The Finlander's resume has been polished and sent. In 30 days two people will be asked to move, Grand Rapids or Cincinnatti. The lucky two people, if they decide not to move, will be let go at the end of the year. No one knows who is going to be asked. Gene has been with this company 24 years. Meanwhile, he's trying to transfer out of his department into a job with 70% travel, but no move. If that's no go, and he is asked to move, he'll go to Grand Rapids, pick up a cheap place, and Jojo and I will finish out the next 1-2 years here. There is no way I could leave one second sooner.

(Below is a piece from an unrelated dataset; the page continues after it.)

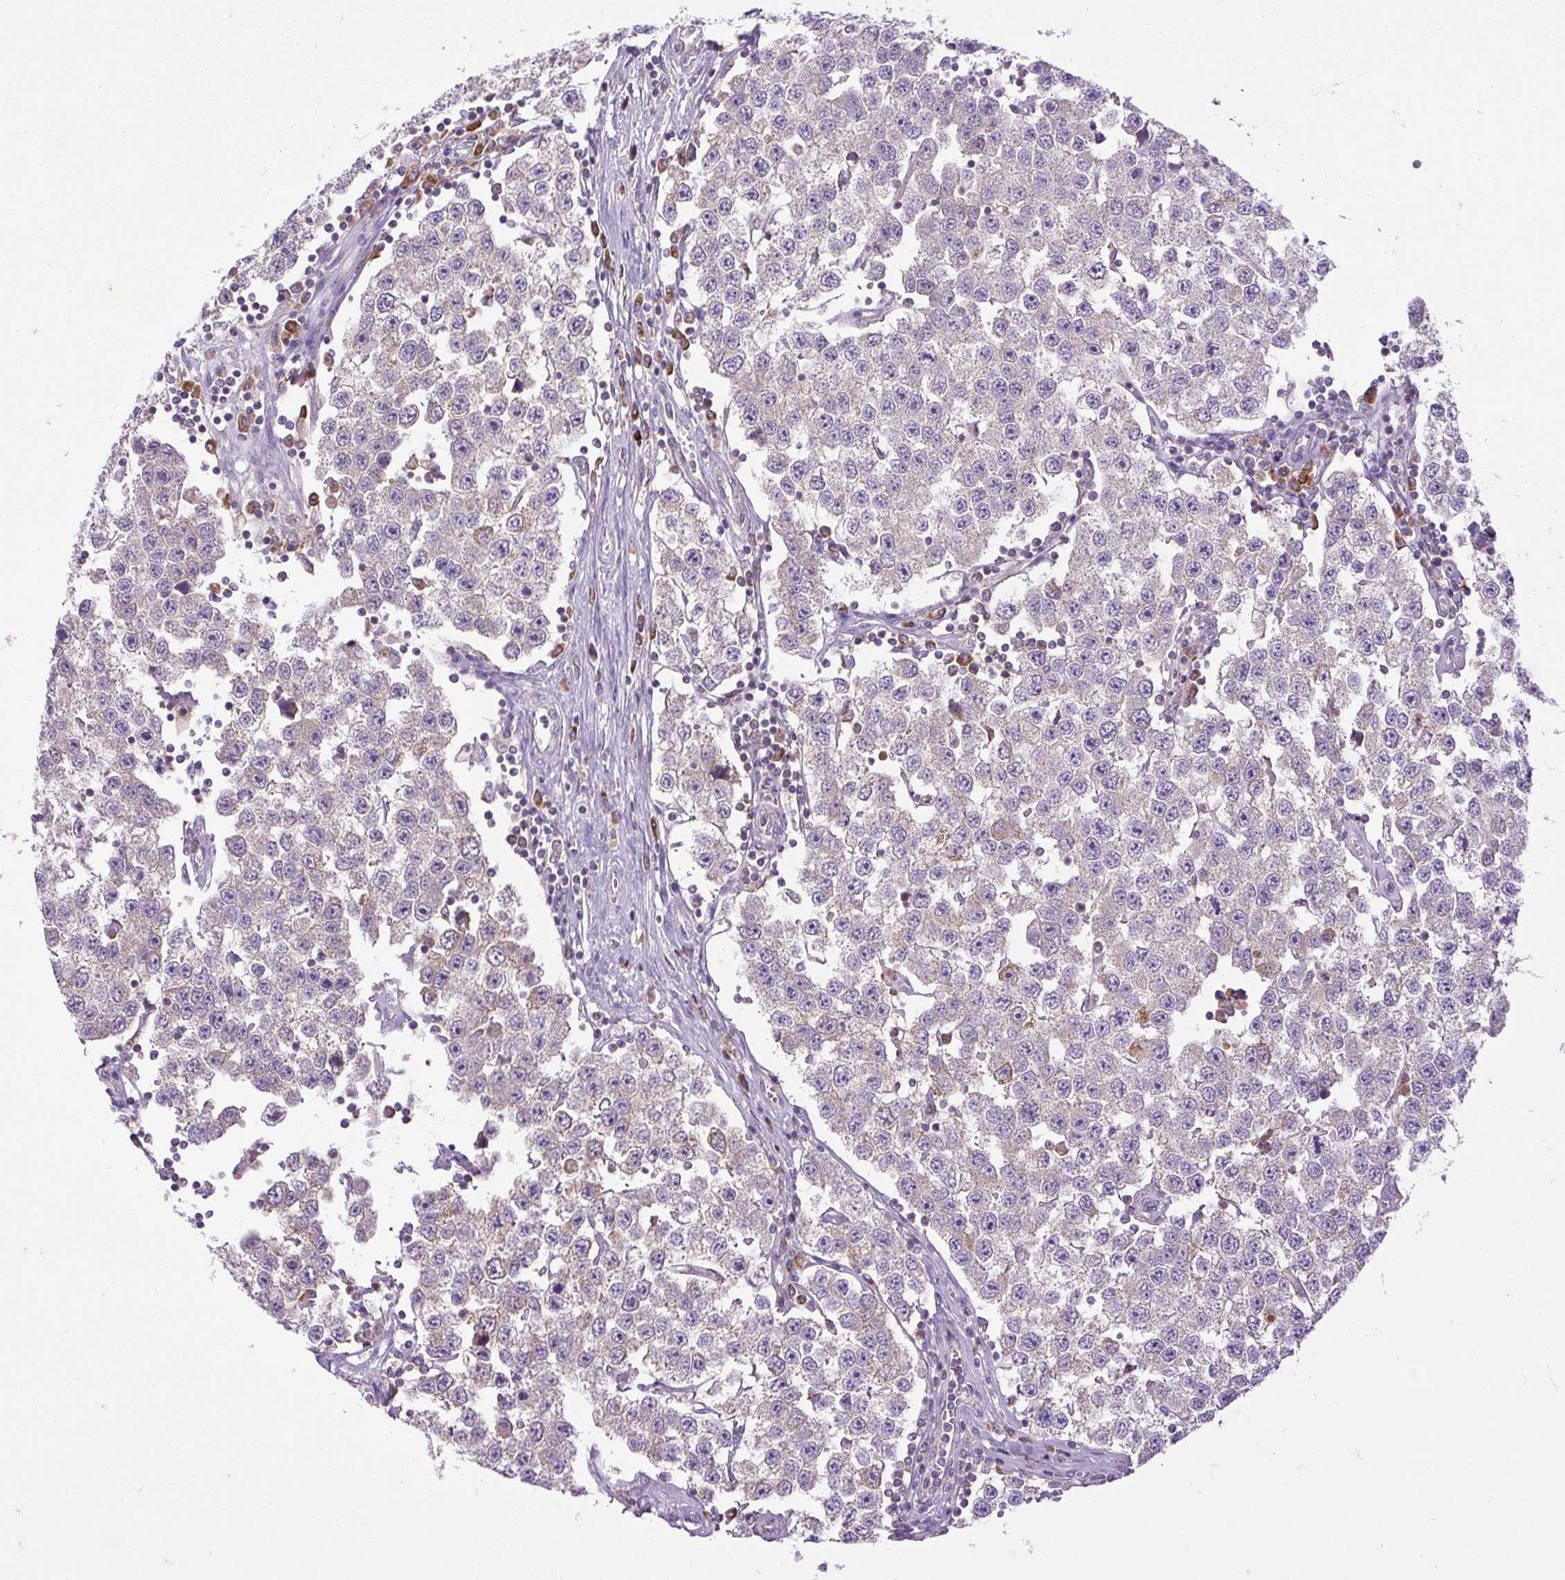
{"staining": {"intensity": "negative", "quantity": "none", "location": "none"}, "tissue": "testis cancer", "cell_type": "Tumor cells", "image_type": "cancer", "snomed": [{"axis": "morphology", "description": "Seminoma, NOS"}, {"axis": "topography", "description": "Testis"}], "caption": "The photomicrograph shows no staining of tumor cells in seminoma (testis).", "gene": "TM2D3", "patient": {"sex": "male", "age": 34}}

On the good side, in the county north of Grand Rapids there is some beautiful acreage, something I've always wanted. We'll probably be in a state of uncertainty all of May.

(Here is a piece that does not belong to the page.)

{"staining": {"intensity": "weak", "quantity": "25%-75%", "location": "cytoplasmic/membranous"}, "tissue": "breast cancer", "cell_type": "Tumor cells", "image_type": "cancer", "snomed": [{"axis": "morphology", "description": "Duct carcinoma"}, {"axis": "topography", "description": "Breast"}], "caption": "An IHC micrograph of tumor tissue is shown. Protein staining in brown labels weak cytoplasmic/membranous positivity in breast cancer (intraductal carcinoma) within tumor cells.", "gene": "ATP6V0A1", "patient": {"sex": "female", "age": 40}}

My personal closet is now cleaned, although I did reconsider one action. I threw out a box of letters from my teenage years. They were mostly from one guy... No one thought it was a smart move, so I retrieved them from the trash before the rain came, put them back in the closet. History has not been lost, just shoved to the back of the closet.

Monday, May 07, 2007

Not Worth a Darn

At noon on Saturday I arrived at a place called caught up. I wasn't sure what to do. This place always makes me nervous. Suddenly it's my turn to choose the moves. I am endeavouring to persevere. I have opened up Animal Soul by Bob Hicok. It's quite good, funny, sharp. Perhaps it will help me get into the writing mood. The end of the semester has left me a little dry, as the blog will attest. In the meantime, I am emptying closets and bookshelves, abandoning things I've outgrown, figuring out what I absolutely can't do without. Job instability has shown its face to the Finlander. Leaving my street today felt like leaving the womb. Okay. That was stupid. No one actually remembers what leaving the womb feels like. Well, I certainly don't, but since I get claustrophic it probably felt good. But I just can't quite nail the feeling. One hundred and one metaphors for leaving and not one worth a darn.

Sunday, May 06, 2007

Moves

My children, in different states, but on the same day, dream of tornadoes while they carry our animals out of harm’s way. They feel the tearing winds, the desire to save. Certainly someplace there is a center that never moves.

Wednesday, May 02, 2007

Alive

Whew! What day is it? Where am I? Where are you?

I turned in my last paper at 11:30 last night, at least I hope that's what happened. It's all a blur. I'm ready for that picnic at Potato Creek.

More later. I'm alive. I hope you're alive, too.